In order for China to attract foreign investment, four Special Economic Zones (SEZs) were created in 1979 (MacKinnon and Cumbers, 2007, pp105) with the aim of attracting capitalists (Spark, 1013). Success of these SEZs was incredible, with two thirds of investment coming in through Hong Kong (MacKinnon and Cumbers, 2007, pp105) and the Chinese government decided to create “open coastal cities” in 1984 which meant that Western companies could now set up along the East coast of China, soon after this the Yangtze valley opened up for foreign investment (Spark, 2013).

 

A number of factors facilitated the growth of China into becoming a flourishing production economy. China has a large labour supply, meaning supply outstrips demand for work. The Chinese workforce will work for low wages as they are mainly lower middle or working class (Investopedia, n.d.). There are also no workers’ rights relating to child labour or low wages, meaning companies can get away with paying the lowest possible wage.
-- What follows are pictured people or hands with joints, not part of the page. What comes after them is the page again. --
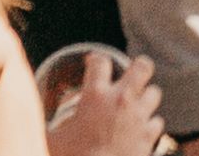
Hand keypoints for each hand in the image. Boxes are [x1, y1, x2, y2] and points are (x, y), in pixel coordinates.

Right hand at [38, 47, 163, 155]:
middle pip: (143, 66)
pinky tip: (141, 130)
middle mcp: (121, 100)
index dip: (96, 60)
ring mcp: (139, 117)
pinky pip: (157, 121)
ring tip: (136, 105)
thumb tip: (42, 114)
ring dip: (146, 98)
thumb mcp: (51, 138)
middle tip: (131, 75)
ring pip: (154, 92)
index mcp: (95, 96)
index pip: (100, 61)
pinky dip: (149, 124)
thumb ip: (48, 122)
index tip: (93, 63)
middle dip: (138, 68)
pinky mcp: (149, 136)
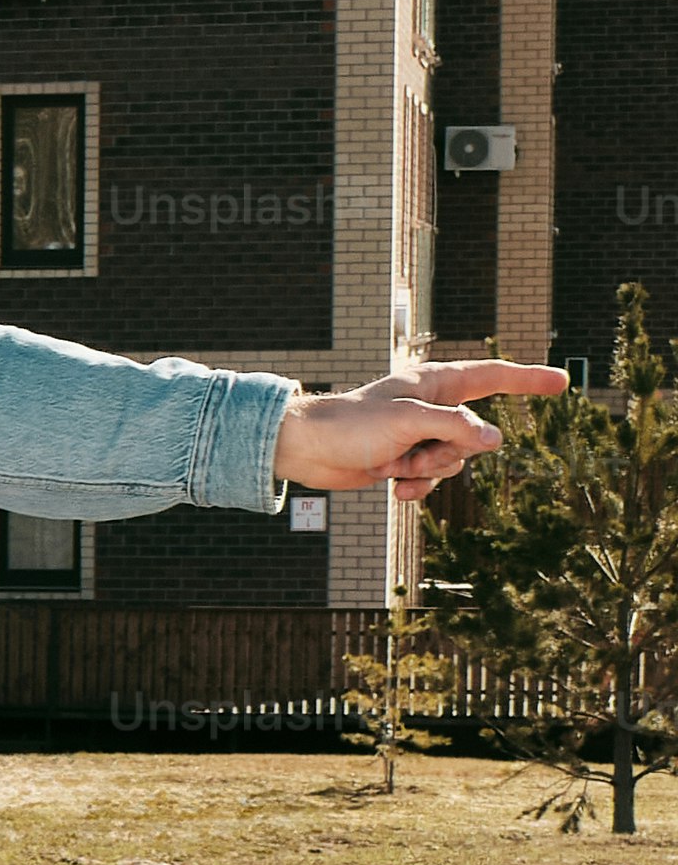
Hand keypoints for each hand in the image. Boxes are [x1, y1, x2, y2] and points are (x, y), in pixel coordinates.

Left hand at [275, 360, 565, 495]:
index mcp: (435, 384)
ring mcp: (419, 434)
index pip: (493, 377)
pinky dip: (418, 486)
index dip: (528, 379)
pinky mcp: (405, 458)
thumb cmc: (350, 425)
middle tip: (411, 451)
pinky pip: (433, 478)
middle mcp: (431, 407)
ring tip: (394, 465)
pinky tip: (393, 487)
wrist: (303, 449)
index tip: (562, 381)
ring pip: (456, 460)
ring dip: (429, 471)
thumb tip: (495, 441)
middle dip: (450, 451)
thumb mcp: (408, 421)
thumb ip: (456, 428)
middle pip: (475, 434)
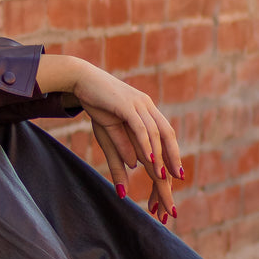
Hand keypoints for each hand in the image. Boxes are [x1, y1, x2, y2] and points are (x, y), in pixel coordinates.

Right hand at [37, 55, 182, 220]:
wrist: (81, 79)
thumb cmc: (96, 104)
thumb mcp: (109, 131)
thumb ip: (121, 149)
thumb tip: (134, 167)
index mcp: (147, 112)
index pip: (165, 136)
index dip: (172, 155)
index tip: (177, 176)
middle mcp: (147, 107)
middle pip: (167, 135)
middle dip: (173, 158)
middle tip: (177, 179)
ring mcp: (138, 104)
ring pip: (155, 133)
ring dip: (159, 156)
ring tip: (161, 177)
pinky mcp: (126, 104)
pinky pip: (140, 127)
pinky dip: (146, 144)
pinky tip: (149, 158)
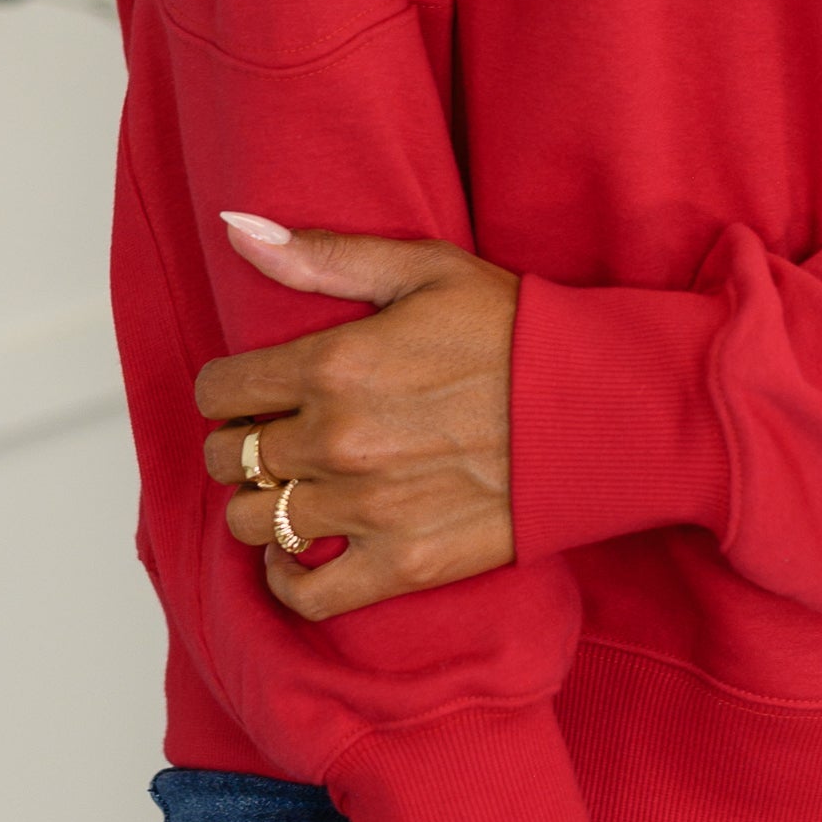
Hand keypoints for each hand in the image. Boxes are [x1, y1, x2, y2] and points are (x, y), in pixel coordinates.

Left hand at [196, 219, 517, 618]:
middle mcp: (339, 440)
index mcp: (335, 363)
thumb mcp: (425, 269)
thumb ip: (325, 255)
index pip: (220, 390)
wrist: (600, 408)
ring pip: (253, 521)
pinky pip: (307, 594)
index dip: (227, 390)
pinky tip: (298, 553)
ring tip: (294, 488)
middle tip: (275, 438)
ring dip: (261, 504)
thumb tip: (237, 228)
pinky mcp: (403, 563)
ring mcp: (368, 508)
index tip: (251, 392)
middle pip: (230, 459)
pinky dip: (287, 579)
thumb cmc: (516, 332)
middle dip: (240, 444)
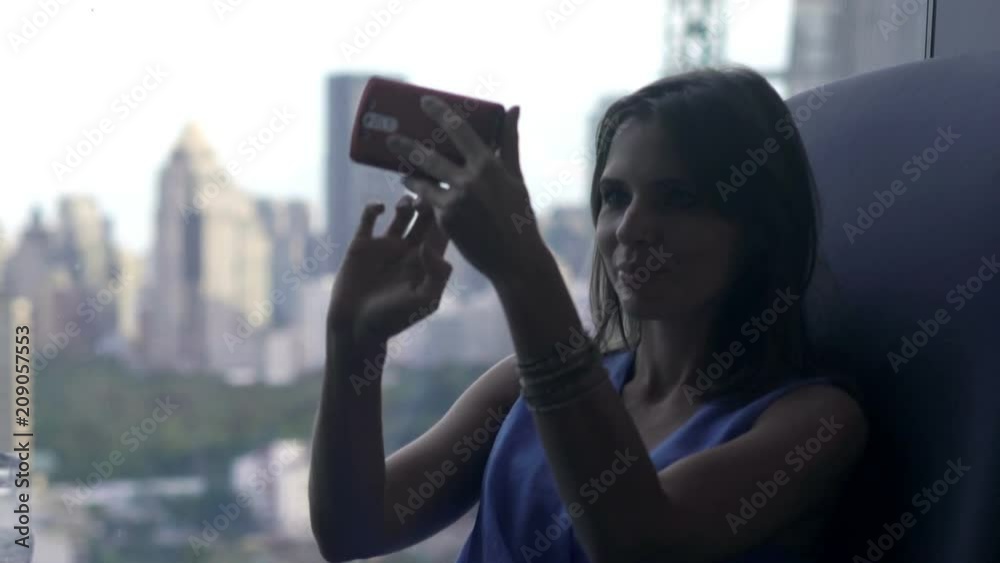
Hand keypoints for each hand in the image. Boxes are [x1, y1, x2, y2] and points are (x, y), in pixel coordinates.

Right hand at [327, 196, 452, 342]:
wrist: (356, 328)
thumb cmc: (393, 319)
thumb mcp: (424, 301)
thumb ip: (437, 274)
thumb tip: (429, 246)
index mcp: (428, 261)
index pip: (444, 230)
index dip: (447, 215)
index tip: (446, 204)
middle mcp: (410, 250)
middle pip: (426, 217)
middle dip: (429, 204)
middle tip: (425, 201)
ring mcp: (387, 246)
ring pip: (402, 213)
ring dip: (407, 202)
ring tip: (408, 206)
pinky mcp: (362, 244)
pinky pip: (369, 217)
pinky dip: (374, 206)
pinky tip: (379, 209)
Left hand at [385, 97, 545, 284]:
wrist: (516, 258)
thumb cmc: (519, 214)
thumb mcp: (515, 175)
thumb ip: (509, 141)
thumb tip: (514, 107)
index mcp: (489, 165)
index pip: (459, 129)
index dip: (439, 112)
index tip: (423, 101)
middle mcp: (470, 180)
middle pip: (429, 155)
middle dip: (405, 145)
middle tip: (389, 136)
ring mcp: (456, 200)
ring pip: (422, 179)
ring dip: (407, 171)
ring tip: (397, 163)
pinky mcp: (446, 220)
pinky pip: (428, 201)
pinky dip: (420, 194)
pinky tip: (412, 189)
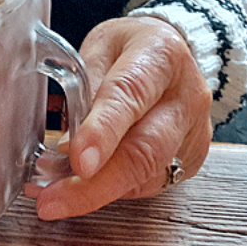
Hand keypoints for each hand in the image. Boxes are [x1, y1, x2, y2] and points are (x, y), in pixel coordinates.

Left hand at [26, 16, 212, 219]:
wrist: (171, 52)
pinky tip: (86, 187)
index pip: (130, 95)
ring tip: (54, 194)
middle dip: (95, 184)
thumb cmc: (130, 47)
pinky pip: (151, 183)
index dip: (103, 131)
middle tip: (51, 200)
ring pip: (147, 174)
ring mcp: (194, 131)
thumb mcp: (101, 45)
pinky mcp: (192, 159)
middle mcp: (186, 95)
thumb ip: (84, 84)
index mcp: (161, 54)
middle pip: (144, 149)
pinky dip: (114, 189)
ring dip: (97, 191)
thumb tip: (66, 138)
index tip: (79, 160)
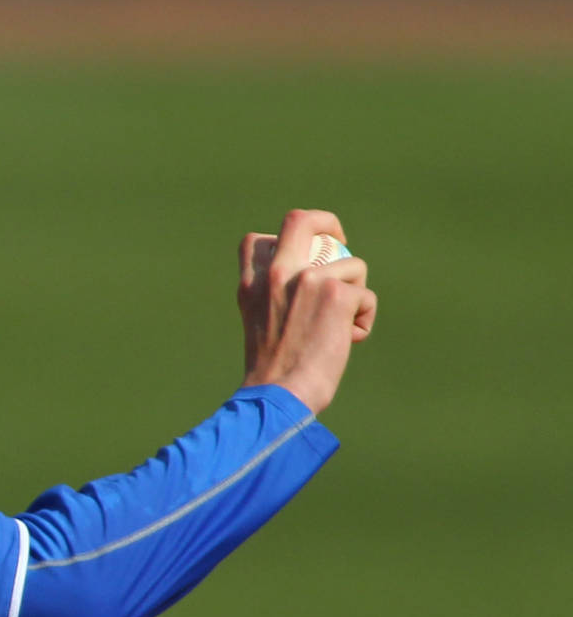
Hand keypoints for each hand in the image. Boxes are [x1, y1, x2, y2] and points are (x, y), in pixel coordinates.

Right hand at [238, 208, 376, 414]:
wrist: (280, 396)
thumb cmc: (273, 373)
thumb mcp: (260, 325)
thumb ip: (274, 298)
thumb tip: (311, 283)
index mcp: (251, 285)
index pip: (256, 241)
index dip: (282, 240)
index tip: (299, 258)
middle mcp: (276, 274)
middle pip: (302, 220)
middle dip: (327, 223)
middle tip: (340, 242)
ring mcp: (307, 280)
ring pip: (352, 265)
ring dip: (357, 293)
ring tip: (342, 326)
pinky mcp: (337, 294)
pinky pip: (366, 296)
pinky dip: (363, 319)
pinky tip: (349, 340)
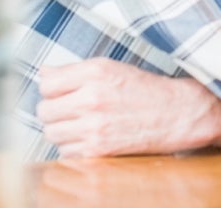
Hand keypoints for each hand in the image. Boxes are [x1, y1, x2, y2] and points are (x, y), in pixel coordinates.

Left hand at [36, 58, 220, 157]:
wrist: (177, 114)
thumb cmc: (145, 90)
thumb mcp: (111, 69)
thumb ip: (74, 71)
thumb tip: (43, 73)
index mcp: (95, 72)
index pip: (46, 83)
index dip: (52, 89)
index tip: (62, 92)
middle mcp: (92, 98)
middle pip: (45, 110)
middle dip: (55, 111)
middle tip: (71, 110)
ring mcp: (94, 126)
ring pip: (51, 133)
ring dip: (62, 130)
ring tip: (80, 124)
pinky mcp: (98, 149)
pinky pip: (65, 151)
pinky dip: (73, 147)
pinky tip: (89, 138)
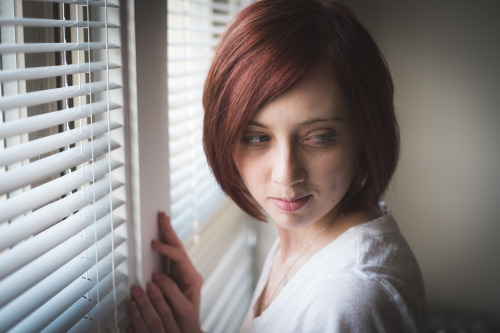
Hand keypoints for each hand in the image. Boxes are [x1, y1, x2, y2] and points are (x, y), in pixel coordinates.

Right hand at [127, 212, 203, 332]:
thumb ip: (172, 292)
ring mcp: (180, 273)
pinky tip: (159, 237)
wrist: (187, 329)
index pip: (179, 257)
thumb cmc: (186, 321)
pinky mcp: (173, 276)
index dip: (166, 249)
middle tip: (162, 215)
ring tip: (162, 220)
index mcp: (192, 278)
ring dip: (167, 234)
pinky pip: (168, 256)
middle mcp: (188, 273)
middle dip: (169, 231)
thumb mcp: (182, 308)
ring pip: (173, 249)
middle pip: (178, 247)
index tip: (154, 243)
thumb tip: (157, 277)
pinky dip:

Chinas evolution of supply chains has helped to support its growth as many areas now connect together to form a system of manufacturing through low cost labour, large workforces with great technical skills, component manufacturers, suppliers and customers (Investopedia, n.d.). For example, in the late 1980s China supported the fastest growing automobile industry, which was composed of six main clusters around China that all linked together (Mackinnon and Cumbers, 2007, pp233). By 2003 every single major player in this industry had invested in China, proving the singularity of Chinese bargaining power in gaining access to any world market (MacKinnon and Cumbers, 2007, pp234). 1985 saw the abolition of “double taxation” on exported goods from China, which increased its competition and lower tax rates and meant that production costs could be kept down (Investopedia, n.d.).

 

Chinas dominance over other economies is not likely to remain forever. Already we are seeing newer emerging economies (such as India) with growth rates increasing rapidly and they may pass China in the near future. As China shifts to a more knowledge based economy, away from production, this will cause wage rates to rise meaning the one key advantage that China historically had, i.e. cheap labour, will no longer be maintained, reducing Chinas competitiveness (Investopedia, n.d.). 

 

Chinas growth has not all been positive. The country has suffered both socially and environmentally since the start of its growth period. The poorest nations in the world have a similar divide between the incomes of the rich and the poor to China and due to the mass rural to coastal migration, regional inequalities have severely worsened (MacKinnon and Cumbers, 2007, pp105). Environmental degradation and pollution is incomparable to any other country, seen as a major factor of Chinas growth is dependent on using up masses of raw materials and energy (MacKinnon and Cumbers, 2007, pp106).